_Data for analysis_
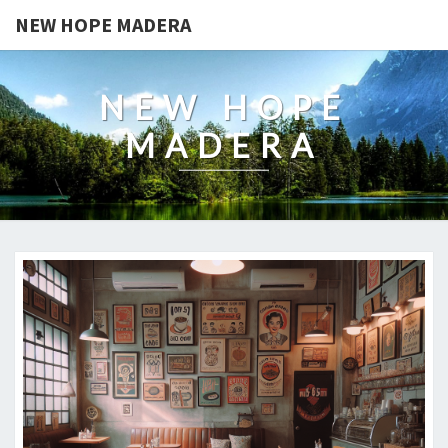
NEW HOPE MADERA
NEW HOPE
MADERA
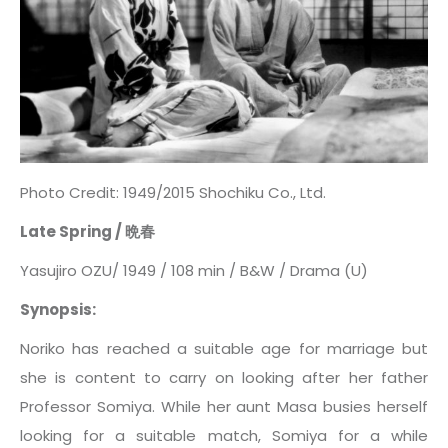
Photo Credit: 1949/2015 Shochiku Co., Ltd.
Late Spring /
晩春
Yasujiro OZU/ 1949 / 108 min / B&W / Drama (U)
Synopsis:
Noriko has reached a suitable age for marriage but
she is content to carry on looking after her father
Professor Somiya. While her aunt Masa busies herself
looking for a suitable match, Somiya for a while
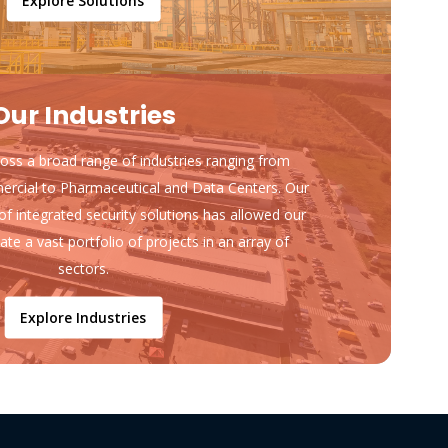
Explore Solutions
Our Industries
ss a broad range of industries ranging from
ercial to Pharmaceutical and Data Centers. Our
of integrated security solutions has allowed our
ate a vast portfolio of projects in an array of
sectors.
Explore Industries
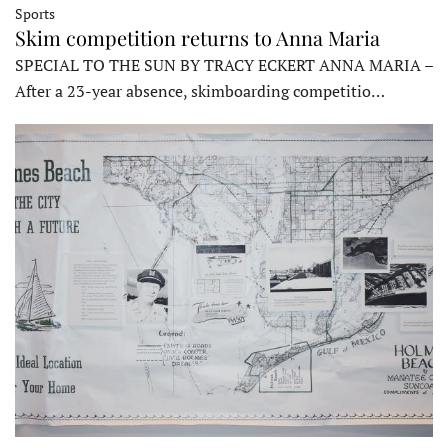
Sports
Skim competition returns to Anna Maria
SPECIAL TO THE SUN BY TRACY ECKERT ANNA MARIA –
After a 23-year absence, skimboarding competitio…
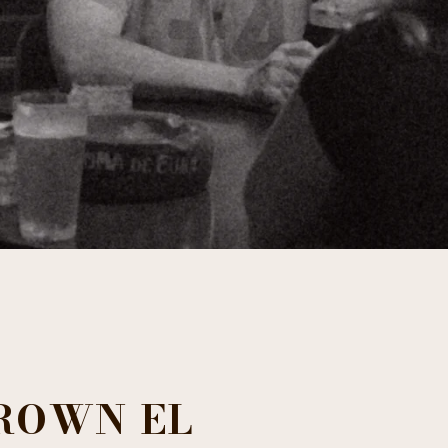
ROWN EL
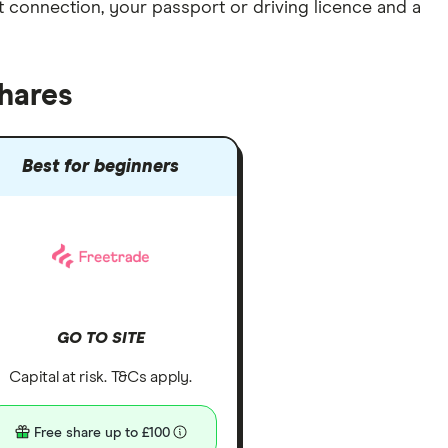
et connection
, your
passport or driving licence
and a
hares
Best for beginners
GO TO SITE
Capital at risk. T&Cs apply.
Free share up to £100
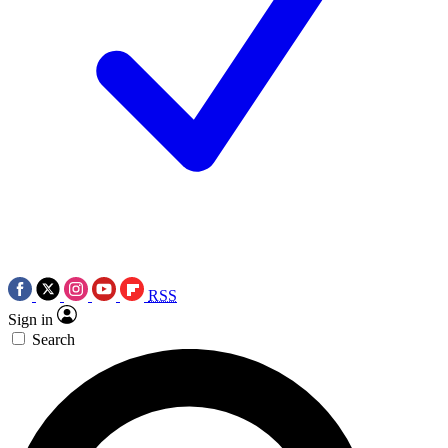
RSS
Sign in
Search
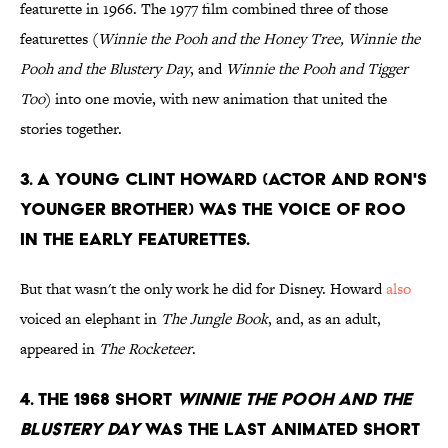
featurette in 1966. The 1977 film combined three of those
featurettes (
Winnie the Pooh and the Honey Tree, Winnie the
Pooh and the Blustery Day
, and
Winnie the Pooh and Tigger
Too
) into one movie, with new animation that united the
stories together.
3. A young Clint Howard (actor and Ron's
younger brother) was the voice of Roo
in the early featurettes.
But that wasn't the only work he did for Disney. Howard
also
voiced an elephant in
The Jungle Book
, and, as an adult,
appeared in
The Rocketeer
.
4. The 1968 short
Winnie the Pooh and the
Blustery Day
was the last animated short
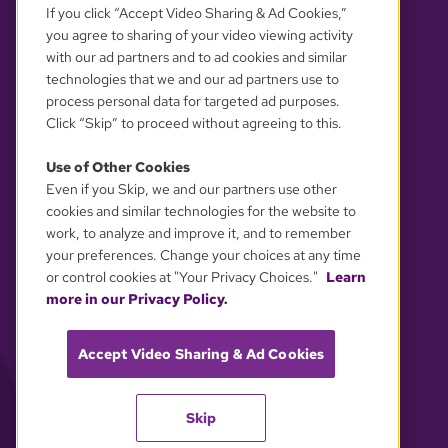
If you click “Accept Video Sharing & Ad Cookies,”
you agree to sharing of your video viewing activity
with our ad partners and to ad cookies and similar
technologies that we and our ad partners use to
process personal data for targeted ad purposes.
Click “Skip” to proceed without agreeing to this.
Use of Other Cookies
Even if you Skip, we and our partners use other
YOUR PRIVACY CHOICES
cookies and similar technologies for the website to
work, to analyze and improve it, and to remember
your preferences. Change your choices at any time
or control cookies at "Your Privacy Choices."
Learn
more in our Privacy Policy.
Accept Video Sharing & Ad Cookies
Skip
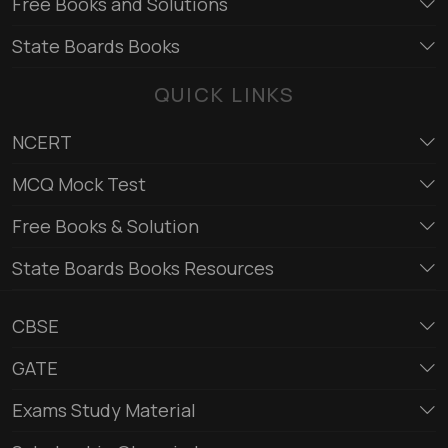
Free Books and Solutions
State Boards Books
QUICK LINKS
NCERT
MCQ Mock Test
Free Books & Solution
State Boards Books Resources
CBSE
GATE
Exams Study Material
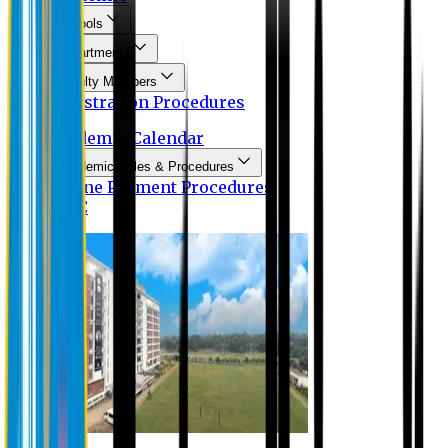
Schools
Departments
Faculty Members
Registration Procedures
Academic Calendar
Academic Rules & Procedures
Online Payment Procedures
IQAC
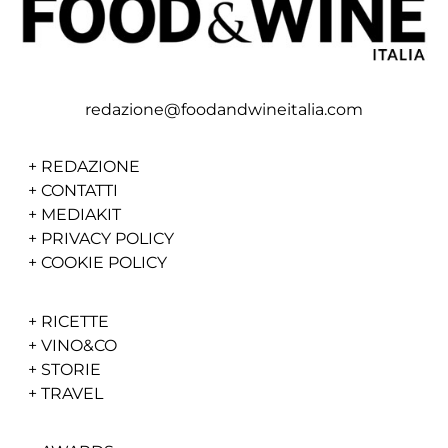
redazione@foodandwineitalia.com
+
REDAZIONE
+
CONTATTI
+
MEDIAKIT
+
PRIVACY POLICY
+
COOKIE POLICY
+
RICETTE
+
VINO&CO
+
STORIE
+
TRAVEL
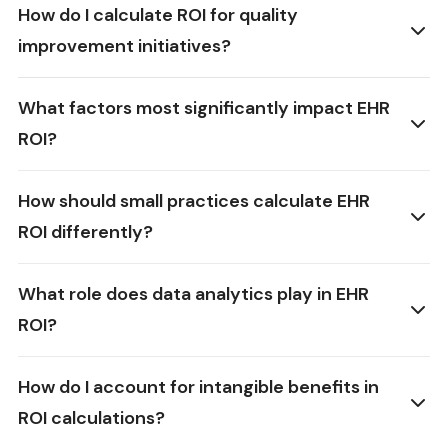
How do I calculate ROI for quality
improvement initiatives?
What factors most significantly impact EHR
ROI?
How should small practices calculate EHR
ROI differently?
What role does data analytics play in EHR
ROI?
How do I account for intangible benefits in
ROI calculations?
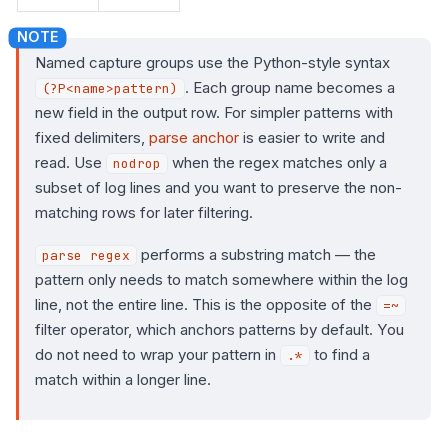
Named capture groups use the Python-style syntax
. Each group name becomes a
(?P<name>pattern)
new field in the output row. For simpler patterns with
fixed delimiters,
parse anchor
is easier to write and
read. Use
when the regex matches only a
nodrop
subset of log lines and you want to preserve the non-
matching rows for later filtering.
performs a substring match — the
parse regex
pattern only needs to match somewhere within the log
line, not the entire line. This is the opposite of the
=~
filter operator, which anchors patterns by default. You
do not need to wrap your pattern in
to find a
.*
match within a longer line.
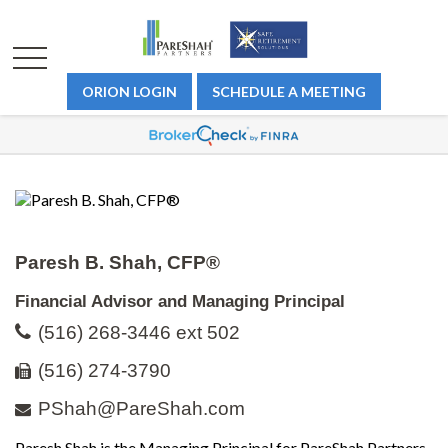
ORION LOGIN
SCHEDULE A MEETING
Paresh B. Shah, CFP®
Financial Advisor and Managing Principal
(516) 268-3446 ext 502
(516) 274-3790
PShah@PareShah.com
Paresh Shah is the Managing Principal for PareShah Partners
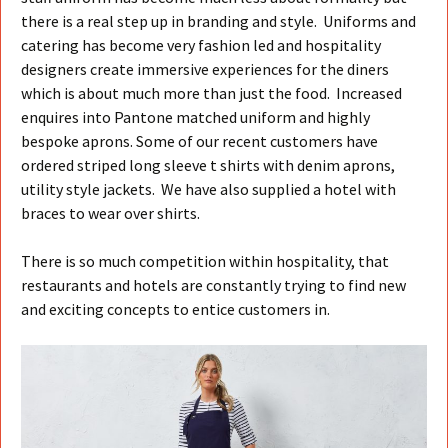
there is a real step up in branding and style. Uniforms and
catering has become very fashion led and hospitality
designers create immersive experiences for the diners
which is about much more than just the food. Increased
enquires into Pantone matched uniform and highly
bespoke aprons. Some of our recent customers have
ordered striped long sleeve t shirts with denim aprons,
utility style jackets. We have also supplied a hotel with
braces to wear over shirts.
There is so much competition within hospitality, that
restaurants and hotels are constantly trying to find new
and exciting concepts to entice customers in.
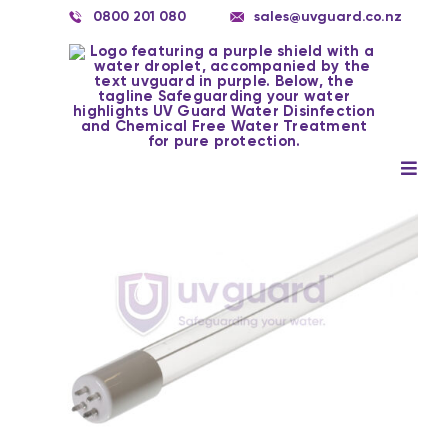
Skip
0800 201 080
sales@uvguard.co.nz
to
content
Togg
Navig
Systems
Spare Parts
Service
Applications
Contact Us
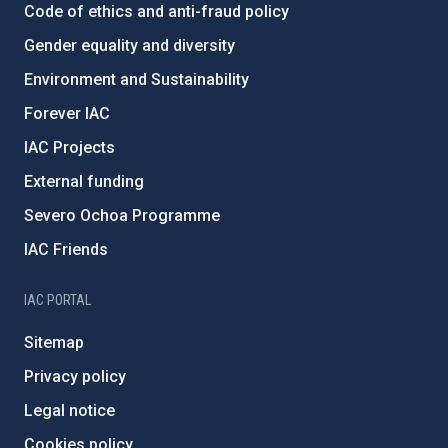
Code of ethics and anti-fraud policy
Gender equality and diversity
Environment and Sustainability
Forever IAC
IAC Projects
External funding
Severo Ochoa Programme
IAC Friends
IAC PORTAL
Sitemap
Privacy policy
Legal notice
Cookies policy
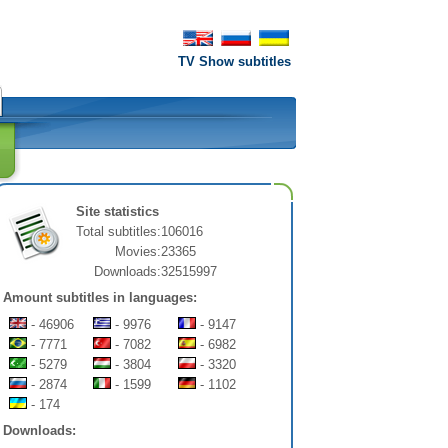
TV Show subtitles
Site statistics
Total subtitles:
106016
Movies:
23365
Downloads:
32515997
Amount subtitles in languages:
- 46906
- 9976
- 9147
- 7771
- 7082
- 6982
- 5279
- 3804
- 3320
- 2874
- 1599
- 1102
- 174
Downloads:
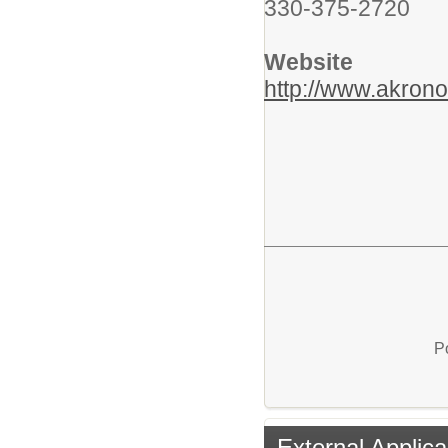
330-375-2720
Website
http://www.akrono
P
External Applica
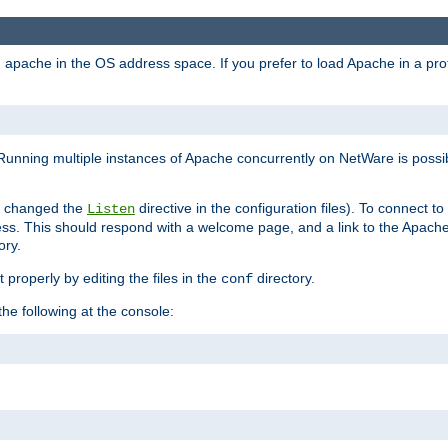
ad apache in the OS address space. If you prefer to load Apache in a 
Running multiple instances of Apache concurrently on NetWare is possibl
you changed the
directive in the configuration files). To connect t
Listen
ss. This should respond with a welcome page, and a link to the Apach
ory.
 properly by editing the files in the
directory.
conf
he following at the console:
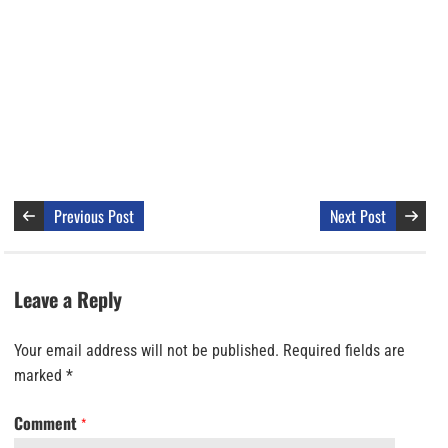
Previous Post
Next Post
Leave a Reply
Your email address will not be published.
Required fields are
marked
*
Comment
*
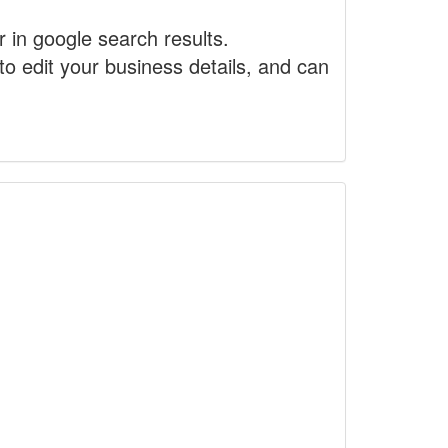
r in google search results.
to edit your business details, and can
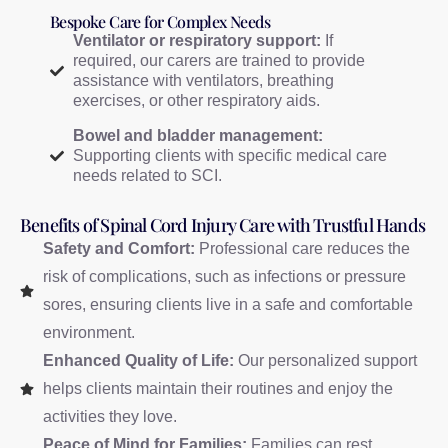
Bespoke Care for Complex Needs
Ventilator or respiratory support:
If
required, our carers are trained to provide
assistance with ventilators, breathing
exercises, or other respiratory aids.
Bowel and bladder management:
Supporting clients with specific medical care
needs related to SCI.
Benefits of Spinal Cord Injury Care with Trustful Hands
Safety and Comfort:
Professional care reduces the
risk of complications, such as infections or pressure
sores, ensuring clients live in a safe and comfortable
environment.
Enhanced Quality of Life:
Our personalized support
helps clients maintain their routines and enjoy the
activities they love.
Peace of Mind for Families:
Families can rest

_Work instructions_
In the listing above, find each line with the word "Somiya" and copy it.

_Result for this exercise_
Professor Somiya. While her aunt Masa busies herself
looking for a suitable match, Somiya for a while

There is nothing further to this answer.